We study model-free policy learning for discrete-time mean-field control (MFC) problems with finite state space and compact action space. In contrast to the extensive literature on value-based methods for MFC, policy-based approaches remain largely unexplored due to the intrinsic dependence of transition kernels and rewards on the evolving population state distribution, which prevents the direct use of likelihood-ratio estimators of policy gradients from classical single-agent reinforcement learning. We introduce a novel perturbation scheme on the state-distribution flow and prove that the gradient of the resulting perturbed value function converges to the true policy gradient as the perturbation magnitude vanishes. This construction yields a fully model-free estimator based solely on simulated trajectories and an auxiliary estimate of the sensitivity of the state distribution. Building on this framework, we develop MF-REINFORCE, a model-free policy gradient algorithm for MFC, and establish explicit quantitative bounds on its bias and mean-squared error. Numerical experiments on representative mean-field control tasks demonstrate the effectiveness of the proposed approach.

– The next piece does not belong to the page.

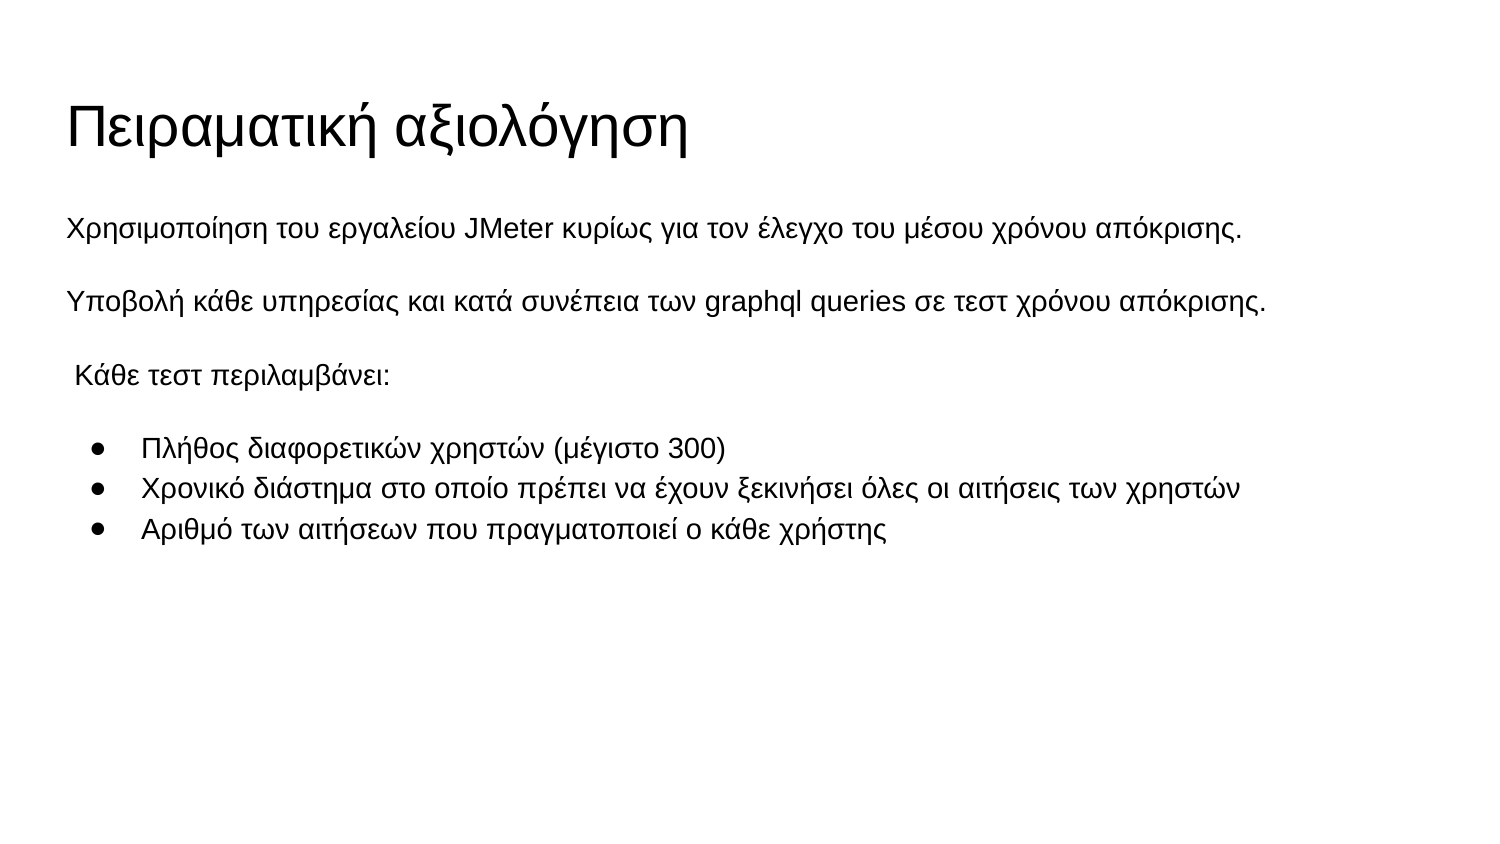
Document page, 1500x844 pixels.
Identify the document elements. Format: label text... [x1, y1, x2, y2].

翻译：本文研究了具有有限状态空间和紧致动作空间的离散时间平均场控制（MFC）问题的无模型策略学习方法。与大量基于价值函数的MFC方法文献相比，由于转移核和奖励函数对演化的群体状态分布存在内在依赖性，阻碍了经典单智能体强化学习中策略梯度似然比估计量的直接应用，基于策略的方法在很大程度上尚未得到探索。我们引入了一种新颖的状态分布流扰动方案，并证明当扰动幅度趋近于零时，所得扰动值函数的梯度收敛于真实策略梯度。这一构造产生了一个完全无模型的估计量，该估计量仅基于模拟轨迹和状态分布敏感度的辅助估计。基于此框架，我们开发了MF-REINFORCE——一种用于MFC的无模型策略梯度算法，并对其偏差和均方误差建立了明确的定量界限。在代表性平均场控制任务上的数值实验验证了所提方法的有效性。